Die Gewalt aus der rechten Szene lässt sich nur bedingt der Partei zurechnen. Das im Verbotsantrag beschriebene „Klima der Angst“ kann selbst für Hochburgen der NPD wie Anklam in Vorpommern nicht überzeugend nachgewiesen werden.

Inhaltlich stützte der Bundesrat seinen Verbotsantrag vor allem auf den Vorwurf, die NPD habe eine „homogene Volksgemeinschaft“ als Ziel. Eingebürgerte Deutsche sehe sie als Staatsbürger zweiter Klasse, die kein sicheres Bleiberecht in Deutschland haben. Die Vorstellung, dass biologische Kriterien, wie Abstammung, darüber entscheiden, ob jemand in Deutschland Träger voller Rechte werden kann, verstößt laut Bundesrat gegen die Menschenwürde, die allen Menschen gleich zukommt. Damit wäre auch die freiheitliche demokratische Grundordnung im Sinne von Artikel 21 Abs. 2 GG beeinträchtigt. Es gibt viele Belege, dass die NPD rassistisches Gedankengut verfolgt.

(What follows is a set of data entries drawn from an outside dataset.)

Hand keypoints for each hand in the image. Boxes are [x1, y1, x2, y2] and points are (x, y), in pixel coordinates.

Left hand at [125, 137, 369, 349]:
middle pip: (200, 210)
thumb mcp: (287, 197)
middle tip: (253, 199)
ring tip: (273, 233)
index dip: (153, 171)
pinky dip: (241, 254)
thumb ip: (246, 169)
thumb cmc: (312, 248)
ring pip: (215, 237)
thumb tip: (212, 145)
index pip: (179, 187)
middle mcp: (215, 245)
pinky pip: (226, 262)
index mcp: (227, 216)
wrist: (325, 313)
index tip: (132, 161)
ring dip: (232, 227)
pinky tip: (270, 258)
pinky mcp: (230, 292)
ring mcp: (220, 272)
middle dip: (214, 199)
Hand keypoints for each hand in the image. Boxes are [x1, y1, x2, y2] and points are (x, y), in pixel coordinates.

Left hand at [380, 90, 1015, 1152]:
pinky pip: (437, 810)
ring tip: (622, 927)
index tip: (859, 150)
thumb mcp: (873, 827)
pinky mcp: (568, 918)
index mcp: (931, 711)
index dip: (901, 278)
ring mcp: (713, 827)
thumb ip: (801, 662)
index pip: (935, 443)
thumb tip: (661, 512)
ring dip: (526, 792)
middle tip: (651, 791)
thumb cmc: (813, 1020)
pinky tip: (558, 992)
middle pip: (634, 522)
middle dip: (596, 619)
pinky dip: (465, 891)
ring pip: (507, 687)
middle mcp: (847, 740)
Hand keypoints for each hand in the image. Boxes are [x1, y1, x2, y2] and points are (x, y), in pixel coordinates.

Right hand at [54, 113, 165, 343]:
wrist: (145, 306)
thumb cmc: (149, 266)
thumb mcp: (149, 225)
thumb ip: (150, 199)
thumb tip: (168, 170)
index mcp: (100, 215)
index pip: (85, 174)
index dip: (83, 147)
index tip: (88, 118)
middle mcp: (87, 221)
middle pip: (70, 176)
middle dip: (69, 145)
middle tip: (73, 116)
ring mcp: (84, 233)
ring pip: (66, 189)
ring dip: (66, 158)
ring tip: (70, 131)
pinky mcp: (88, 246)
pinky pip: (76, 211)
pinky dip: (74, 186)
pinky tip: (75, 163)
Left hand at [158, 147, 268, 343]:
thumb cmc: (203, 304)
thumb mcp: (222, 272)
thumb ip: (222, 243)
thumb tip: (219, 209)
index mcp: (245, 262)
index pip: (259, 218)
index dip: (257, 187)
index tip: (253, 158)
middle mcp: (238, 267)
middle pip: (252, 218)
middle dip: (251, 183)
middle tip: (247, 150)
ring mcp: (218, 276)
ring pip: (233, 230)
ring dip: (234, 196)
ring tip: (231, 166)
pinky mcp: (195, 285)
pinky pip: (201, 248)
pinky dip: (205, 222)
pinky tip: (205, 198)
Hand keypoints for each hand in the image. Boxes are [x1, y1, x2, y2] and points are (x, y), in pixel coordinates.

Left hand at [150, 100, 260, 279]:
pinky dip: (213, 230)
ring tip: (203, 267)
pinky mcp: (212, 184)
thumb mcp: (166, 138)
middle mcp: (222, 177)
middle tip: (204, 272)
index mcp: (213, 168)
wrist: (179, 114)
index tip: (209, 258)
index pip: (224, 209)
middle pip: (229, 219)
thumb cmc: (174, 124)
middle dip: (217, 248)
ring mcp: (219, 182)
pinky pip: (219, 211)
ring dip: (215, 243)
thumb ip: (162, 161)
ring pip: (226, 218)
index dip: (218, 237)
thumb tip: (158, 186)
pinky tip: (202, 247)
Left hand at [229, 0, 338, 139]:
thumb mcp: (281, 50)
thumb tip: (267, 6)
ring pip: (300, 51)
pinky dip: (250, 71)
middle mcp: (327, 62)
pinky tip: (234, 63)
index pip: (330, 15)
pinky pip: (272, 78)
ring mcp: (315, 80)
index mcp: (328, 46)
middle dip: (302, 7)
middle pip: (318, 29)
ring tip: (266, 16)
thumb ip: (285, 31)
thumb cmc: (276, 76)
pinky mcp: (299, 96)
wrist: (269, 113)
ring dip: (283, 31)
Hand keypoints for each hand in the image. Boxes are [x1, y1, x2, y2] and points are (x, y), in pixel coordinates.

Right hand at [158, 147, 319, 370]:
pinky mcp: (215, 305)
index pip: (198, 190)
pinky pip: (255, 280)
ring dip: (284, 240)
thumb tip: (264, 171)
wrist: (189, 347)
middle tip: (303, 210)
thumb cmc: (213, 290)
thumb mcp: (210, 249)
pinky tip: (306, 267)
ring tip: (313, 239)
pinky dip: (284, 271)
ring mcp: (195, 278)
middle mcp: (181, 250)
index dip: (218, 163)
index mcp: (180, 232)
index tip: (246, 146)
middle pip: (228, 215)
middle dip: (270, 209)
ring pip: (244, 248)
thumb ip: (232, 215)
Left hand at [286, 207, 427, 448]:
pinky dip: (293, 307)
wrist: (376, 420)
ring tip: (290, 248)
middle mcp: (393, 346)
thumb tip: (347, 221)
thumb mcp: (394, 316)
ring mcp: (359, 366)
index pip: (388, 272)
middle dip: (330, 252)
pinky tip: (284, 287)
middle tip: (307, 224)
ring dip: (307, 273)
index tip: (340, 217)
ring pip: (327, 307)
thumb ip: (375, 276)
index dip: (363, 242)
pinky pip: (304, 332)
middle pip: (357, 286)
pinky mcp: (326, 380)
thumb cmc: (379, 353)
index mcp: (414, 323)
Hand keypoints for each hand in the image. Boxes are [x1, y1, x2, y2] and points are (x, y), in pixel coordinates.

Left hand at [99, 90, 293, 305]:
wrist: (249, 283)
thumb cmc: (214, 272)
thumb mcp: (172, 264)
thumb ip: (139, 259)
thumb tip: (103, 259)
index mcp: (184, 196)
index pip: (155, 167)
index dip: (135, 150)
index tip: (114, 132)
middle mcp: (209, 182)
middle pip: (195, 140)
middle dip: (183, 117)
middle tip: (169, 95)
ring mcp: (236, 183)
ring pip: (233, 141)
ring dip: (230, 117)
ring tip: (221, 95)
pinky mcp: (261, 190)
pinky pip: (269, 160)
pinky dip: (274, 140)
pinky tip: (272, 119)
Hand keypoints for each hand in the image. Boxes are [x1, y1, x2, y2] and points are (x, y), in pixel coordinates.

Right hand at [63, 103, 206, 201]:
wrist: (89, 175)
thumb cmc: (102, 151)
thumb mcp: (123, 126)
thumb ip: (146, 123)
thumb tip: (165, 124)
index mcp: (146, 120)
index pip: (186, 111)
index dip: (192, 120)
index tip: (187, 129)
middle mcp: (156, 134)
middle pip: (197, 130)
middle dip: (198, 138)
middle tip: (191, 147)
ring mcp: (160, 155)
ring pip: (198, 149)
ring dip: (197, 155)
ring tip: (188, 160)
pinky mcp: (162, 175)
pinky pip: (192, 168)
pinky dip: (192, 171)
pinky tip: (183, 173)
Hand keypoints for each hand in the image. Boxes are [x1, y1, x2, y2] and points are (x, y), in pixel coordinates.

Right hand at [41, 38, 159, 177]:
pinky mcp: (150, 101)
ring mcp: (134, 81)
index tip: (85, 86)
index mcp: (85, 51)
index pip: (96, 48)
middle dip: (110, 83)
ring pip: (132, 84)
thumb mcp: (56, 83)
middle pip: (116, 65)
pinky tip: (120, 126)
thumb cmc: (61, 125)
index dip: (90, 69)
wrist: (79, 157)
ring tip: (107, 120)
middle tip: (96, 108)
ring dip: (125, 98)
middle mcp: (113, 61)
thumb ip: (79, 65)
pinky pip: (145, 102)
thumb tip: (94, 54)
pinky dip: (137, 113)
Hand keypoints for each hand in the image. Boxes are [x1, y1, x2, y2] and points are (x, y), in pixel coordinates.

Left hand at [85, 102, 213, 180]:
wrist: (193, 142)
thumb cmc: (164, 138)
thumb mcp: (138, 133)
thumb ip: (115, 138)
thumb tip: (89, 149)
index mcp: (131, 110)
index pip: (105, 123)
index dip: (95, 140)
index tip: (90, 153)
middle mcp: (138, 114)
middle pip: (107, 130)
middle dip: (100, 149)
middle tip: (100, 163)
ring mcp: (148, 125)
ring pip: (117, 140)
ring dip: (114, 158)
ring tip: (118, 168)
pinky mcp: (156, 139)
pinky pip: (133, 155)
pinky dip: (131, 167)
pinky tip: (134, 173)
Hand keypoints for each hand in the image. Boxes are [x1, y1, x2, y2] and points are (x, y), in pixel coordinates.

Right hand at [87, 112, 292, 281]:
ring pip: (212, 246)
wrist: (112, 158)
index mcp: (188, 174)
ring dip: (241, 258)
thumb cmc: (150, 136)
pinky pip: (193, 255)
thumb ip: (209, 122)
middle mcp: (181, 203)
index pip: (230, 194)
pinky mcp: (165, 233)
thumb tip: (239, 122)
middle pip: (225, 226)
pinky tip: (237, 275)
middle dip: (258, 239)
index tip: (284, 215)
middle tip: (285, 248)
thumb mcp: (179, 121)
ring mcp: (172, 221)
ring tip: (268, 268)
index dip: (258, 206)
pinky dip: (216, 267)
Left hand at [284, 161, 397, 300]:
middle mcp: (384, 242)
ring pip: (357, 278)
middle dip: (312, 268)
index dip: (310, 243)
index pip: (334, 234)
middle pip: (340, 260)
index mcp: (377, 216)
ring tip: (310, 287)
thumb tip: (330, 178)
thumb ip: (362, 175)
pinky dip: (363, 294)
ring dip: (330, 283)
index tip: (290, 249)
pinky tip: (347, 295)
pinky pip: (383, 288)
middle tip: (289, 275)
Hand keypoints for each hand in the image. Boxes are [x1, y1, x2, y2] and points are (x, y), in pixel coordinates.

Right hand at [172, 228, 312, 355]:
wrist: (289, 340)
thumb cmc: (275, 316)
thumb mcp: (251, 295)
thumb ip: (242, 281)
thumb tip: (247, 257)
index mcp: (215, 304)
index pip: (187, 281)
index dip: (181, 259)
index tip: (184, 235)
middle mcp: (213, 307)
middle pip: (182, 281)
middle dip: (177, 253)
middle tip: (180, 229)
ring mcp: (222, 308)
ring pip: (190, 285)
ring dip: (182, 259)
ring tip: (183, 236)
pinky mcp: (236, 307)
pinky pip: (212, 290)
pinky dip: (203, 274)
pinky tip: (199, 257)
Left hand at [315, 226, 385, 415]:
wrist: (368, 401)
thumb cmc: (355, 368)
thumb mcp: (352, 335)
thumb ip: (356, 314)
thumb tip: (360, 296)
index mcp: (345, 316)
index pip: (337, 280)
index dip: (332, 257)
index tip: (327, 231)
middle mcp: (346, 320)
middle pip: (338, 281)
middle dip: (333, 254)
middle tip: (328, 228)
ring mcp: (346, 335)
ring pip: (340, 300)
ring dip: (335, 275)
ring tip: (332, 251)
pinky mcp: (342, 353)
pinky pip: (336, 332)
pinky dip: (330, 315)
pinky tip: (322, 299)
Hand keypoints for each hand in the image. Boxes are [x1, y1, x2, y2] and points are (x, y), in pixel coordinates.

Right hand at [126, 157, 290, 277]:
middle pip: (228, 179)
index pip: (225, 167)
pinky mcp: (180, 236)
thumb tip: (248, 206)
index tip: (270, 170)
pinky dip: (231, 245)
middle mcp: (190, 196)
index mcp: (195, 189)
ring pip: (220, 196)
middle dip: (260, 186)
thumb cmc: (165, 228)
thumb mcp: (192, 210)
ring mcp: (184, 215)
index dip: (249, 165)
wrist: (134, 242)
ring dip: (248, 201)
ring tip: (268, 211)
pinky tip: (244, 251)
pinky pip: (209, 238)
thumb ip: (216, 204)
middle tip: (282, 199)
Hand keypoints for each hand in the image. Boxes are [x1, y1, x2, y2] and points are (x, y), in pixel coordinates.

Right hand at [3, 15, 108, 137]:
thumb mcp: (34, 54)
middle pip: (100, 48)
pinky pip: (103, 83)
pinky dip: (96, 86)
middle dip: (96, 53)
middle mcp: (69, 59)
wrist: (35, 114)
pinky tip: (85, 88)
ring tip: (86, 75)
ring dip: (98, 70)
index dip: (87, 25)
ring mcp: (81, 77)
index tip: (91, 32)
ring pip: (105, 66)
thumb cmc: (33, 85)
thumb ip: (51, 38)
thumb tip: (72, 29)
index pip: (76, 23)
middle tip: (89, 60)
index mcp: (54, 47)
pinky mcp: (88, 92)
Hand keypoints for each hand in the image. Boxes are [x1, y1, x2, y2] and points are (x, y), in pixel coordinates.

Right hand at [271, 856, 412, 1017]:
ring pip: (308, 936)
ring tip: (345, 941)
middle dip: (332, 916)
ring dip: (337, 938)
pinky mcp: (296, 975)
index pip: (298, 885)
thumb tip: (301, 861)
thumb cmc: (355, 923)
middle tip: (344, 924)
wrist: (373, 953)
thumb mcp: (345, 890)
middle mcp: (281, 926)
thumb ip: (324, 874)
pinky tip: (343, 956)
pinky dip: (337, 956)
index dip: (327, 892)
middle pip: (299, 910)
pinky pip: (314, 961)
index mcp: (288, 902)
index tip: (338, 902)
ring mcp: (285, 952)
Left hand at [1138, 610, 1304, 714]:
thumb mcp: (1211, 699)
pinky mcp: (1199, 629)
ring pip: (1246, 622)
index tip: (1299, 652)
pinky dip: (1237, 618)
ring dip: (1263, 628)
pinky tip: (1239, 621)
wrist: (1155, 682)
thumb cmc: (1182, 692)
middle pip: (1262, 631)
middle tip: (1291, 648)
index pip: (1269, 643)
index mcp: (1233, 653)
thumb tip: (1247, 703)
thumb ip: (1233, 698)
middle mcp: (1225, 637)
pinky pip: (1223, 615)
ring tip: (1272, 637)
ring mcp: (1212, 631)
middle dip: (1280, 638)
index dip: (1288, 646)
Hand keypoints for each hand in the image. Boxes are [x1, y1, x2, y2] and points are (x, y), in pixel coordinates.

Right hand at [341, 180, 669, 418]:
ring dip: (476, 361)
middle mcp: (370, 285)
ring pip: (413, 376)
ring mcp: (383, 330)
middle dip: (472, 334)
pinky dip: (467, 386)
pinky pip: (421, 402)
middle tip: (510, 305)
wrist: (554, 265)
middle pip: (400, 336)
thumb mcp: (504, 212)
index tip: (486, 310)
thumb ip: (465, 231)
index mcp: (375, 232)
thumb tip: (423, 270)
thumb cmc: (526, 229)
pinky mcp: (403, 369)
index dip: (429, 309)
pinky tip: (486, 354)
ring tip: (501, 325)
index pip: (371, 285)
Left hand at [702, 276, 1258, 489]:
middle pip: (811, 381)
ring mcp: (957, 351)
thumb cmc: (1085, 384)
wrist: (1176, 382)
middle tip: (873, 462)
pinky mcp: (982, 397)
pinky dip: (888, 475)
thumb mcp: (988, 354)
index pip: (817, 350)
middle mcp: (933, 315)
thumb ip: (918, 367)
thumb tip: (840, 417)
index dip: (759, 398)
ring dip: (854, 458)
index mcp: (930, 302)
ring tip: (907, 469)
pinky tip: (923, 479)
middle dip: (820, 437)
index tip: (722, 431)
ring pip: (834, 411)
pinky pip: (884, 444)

Mit einem Urteil ist vermutlich im Sommer des Jahres zu rechnen.

Sollte die NPD am Ende verboten werden, hätte das Verfassungsgericht eine Chance verpasst, das Parteiverbotsverfahren zeitgemäßer auszugestalten. Nach knapp 67 Jahren ist in Deutschland von einer gefestigten Demokratie auszugehen, die künftig eine konkrete Gefahr als Voraussetzung für ein Parteiverbot erfordert. Keine „Demokratie in Rente“!

Das Verbotsverfahren von 2001 – 2003 zeigte die mit diesem verbundene Gefahr auf. Auslöser des damaligen Antrags war das Versagen der Sicherheitsbehörden beim NSU-Terror. Die Idee, die NPD zu verbieten, sollte Handlungsfähigkeit demonstrieren.

Was bei allem Verbot nicht gelingen wird: Die Partei ist eine Hülle. Das Verbot beseitigt nicht das dahinterstehende Gedankengut. „Vaterländische Vereine“ werden dann wieder Zulauf haben.